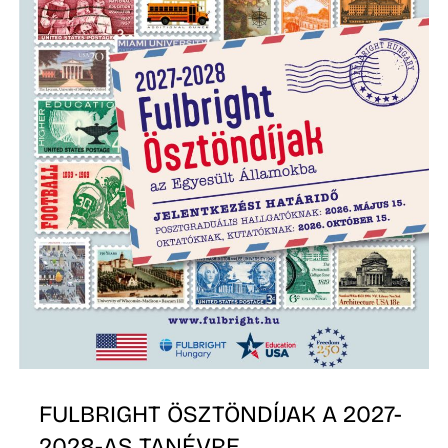
K
FULBRIGHT ÖSZTÖNDÍJAK A 2027-
2028-AS TANÉVRE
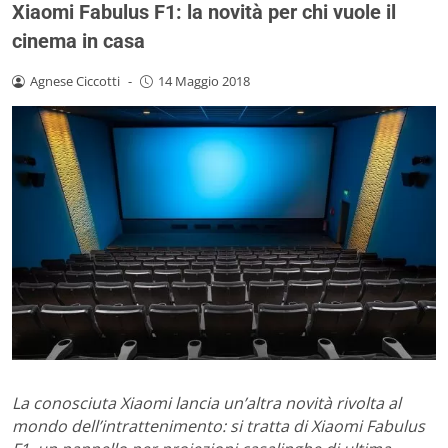
Xiaomi Fabulus F1: la novità per chi vuole il
cinema in casa
Agnese Ciccotti
-
14 Maggio 2018
La conosciuta Xiaomi lancia un’altra novità rivolta al
mondo dell’intrattenimento: si tratta di Xiaomi Fabulus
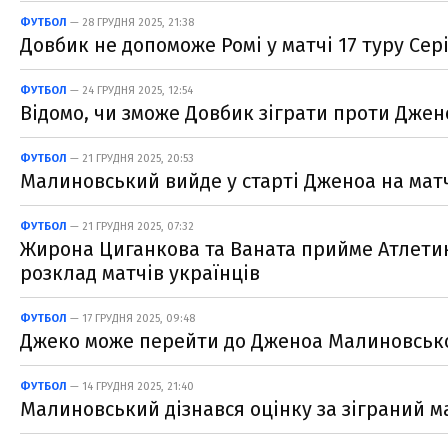
ФУТБОЛ
— 28 ГРУДНЯ 2025, 21:38
Довбик не допоможе Ромі у матчі 17 туру Сер
ФУТБОЛ
— 24 ГРУДНЯ 2025, 12:54
Відомо, чи зможе Довбик зіграти проти Джено
ФУТБОЛ
— 21 ГРУДНЯ 2025, 20:53
Малиновський вийде у старті Дженоа на матч
ФУТБОЛ
— 21 ГРУДНЯ 2025, 07:32
Жирона Циганкова та Ваната прийме Атлетик
розклад матчів українців
ФУТБОЛ
— 17 ГРУДНЯ 2025, 09:48
Джеко може перейти до Дженоа Малиновськ
ФУТБОЛ
— 14 ГРУДНЯ 2025, 21:40
Малиновський дізнався оцінку за зіграний ма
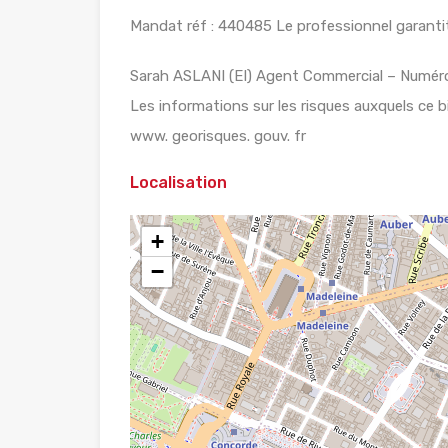
Mandat réf : 440485 Le professionnel garantit 
Sarah ASLANI (EI) Agent Commercial – Numér
Les informations sur les risques auxquels ce b
www. georisques. gouv. fr
Localisation
+
−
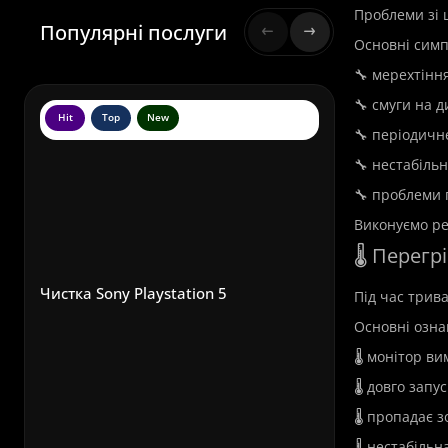
Проблеми зі 
Популярні послуги
Основні симп
🔧 мерехтінн
🔧 смуги на д
Hit
Top
New
Hit
To
🔧 періодичн
🔧 нестабільн
🔧 проблеми 
Виконуємо ре
🌡️ Перег
Чистка Sony Playstation 5
Під час трив
Основні озна
🌡️ монітор в
🌡️ довго запу
🌡️ пропадає 
🌡️ нестабіль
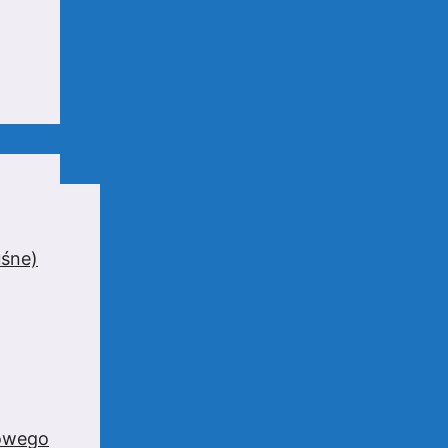
uśne)
zowego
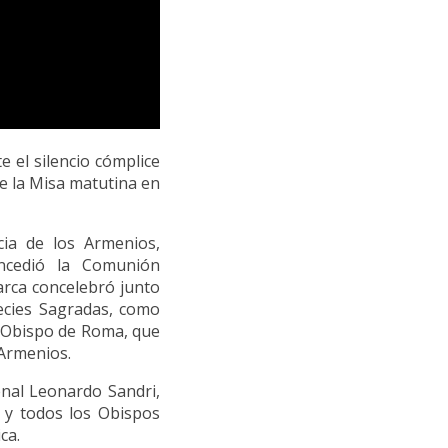
 el silencio cómplice
te la Misa matutina en
cia de los Armenios,
ncedió la Comunión
iarca concelebró junto
species Sagradas, como
el Obispo de Roma, que
s Armenios.
enal Leonardo Sandri,
s y todos los Obispos
ca.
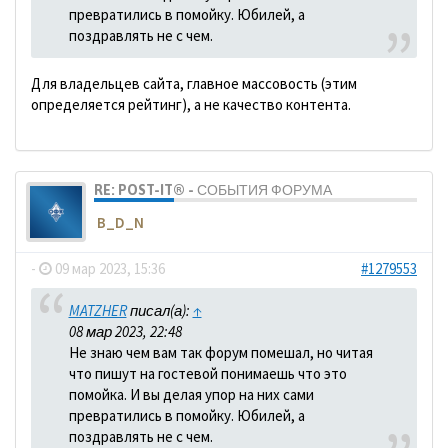
превратились в помойку. Юбилей, а
поздравлять не с чем.
Для владельцев сайта, главное массовость (этим
определяется рейтинг), а не качество контента.
RE: POST-IT® - СОБЫТИЯ ФОРУМА
B_D_N
-
09 мар 2023, 15:36
#1279553
MATZHER
писал(а):
↑
08 мар 2023, 22:48
Не знаю чем вам так форум помешал, но читая
что пишут на гостевой понимаешь что это
помойка. И вы делая упор на них сами
превратились в помойку. Юбилей, а
поздравлять не с чем.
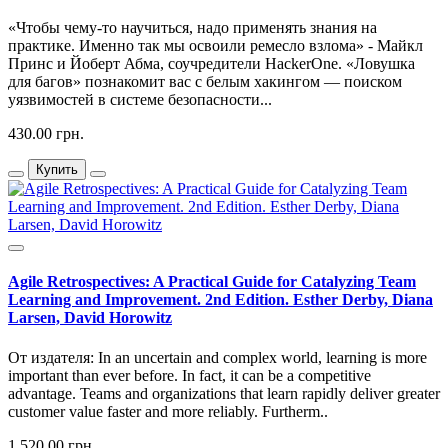
«Чтобы чему-то научиться, надо применять знания на
практике. Именно так мы освоили ремесло взлома» - Майкл
Принс и Йоберт Абма, соучредители HackerOne. «Ловушка
для багов» познакомит вас с белым хакингом — поиском
уязвимостей в системе безопасности...
430.00 грн.
Купить
Agile Retrospectives: A Practical Guide for Catalyzing Team
Learning and Improvement. 2nd Edition. Esther Derby, Diana
Larsen, David Horowitz
От издателя: In an uncertain and complex world, learning is more
important than ever before. In fact, it can be a competitive
advantage. Teams and organizations that learn rapidly deliver greater
customer value faster and more reliably. Furtherm..
1 520.00 грн.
================
Work to be completed: Reproduce every line of text from the records above, character for character, and leave out the pictures.

Response area:
K
FULBRIGHT ÖSZTÖNDÍJAK A 2027-
2028-AS TANÉVRE
Xiaomi Fabulus F1: la novità per chi vuole il
cinema in casa
Agnese Ciccotti
-
14 Maggio 2018
La conosciuta Xiaomi lancia un’altra novità rivolta al
mondo dell’intrattenimento: si tratta di Xiaomi Fabulus
ФУТБОЛ
— 28 ГРУДНЯ 2025, 21:38
Довбик не допоможе Ромі у матчі 17 туру Сер
ФУТБОЛ
— 24 ГРУДНЯ 2025, 12:54
Відомо, чи зможе Довбик зіграти проти Джено
ФУТБОЛ
— 21 ГРУДНЯ 2025, 20:53
Малиновський вийде у старті Дженоа на матч
ФУТБОЛ
— 21 ГРУДНЯ 2025, 07:32
Жирона Циганкова та Ваната прийме Атлетик
розклад матчів українців
ФУТБОЛ
— 17 ГРУДНЯ 2025, 09:48
Джеко може перейти до Дженоа Малиновськ
ФУТБОЛ
— 14 ГРУДНЯ 2025, 21:40
Малиновський дізнався оцінку за зіграний ма
Mandat réf : 440485 Le professionnel garantit 
Sarah ASLANI (EI) Agent Commercial – Numér
Les informations sur les risques auxquels ce b
www. georisques. gouv. fr
Localisation
+
−
Проблеми зі 
Популярні послуги
Основні симп
🔧 мерехтінн
🔧 смуги на д
Hit
Top
New
Hit
To
🔧 періодичн
🔧 нестабільн
🔧 проблеми 
Виконуємо ре
🌡️ Перег
Чистка Sony Playstation 5
Під час трив
Основні озна
🌡️ монітор в
🌡️ довго запу
🌡️ пропадає 
🌡️ нестабіль
uśne)
zowego
 el silencio cómplice
te la Misa matutina en
cia de los Armenios,
ncedió la Comunión
iarca concelebró junto
species Sagradas, como
el Obispo de Roma, que
s Armenios.
enal Leonardo Sandri,
s y todos los Obispos
ca.
превратились в помойку. Юбилей, а
поздравлять не с чем.
Для владельцев сайта, главное массовость (этим
определяется рейтинг), а не качество контента.
RE: POST-IT® - СОБЫТИЯ ФОРУМА
B_D_N
-
09 мар 2023, 15:36
#1279553
MATZHER
писал(а):
↑
08 мар 2023, 22:48
Не знаю чем вам так форум помешал, но читая
что пишут на гостевой понимаешь что это
помойка. И вы делая упор на них сами
превратились в помойку. Юбилей, а
поздравлять не с чем.
«Чтобы чему-то научиться, надо применять знания на
практике. Именно так мы освоили ремесло взлома» - Майкл
Принс и Йоберт Абма, соучредители HackerOne. «Ловушка
для багов» познакомит вас с белым хакингом — поиском
уязвимостей в системе безопасности...
430.00 грн.
Купить
Agile Retrospectives: A Practical Guide for Catalyzing Team
Learning and Improvement. 2nd Edition. Esther Derby, Diana
Larsen, David Horowitz
От издателя: In an uncertain and complex world, learning is more
important than ever before. In fact, it can be a competitive
advantage. Teams and organizations that learn rapidly deliver greater
customer value faster and more reliably. Furtherm..
1 520.00 грн.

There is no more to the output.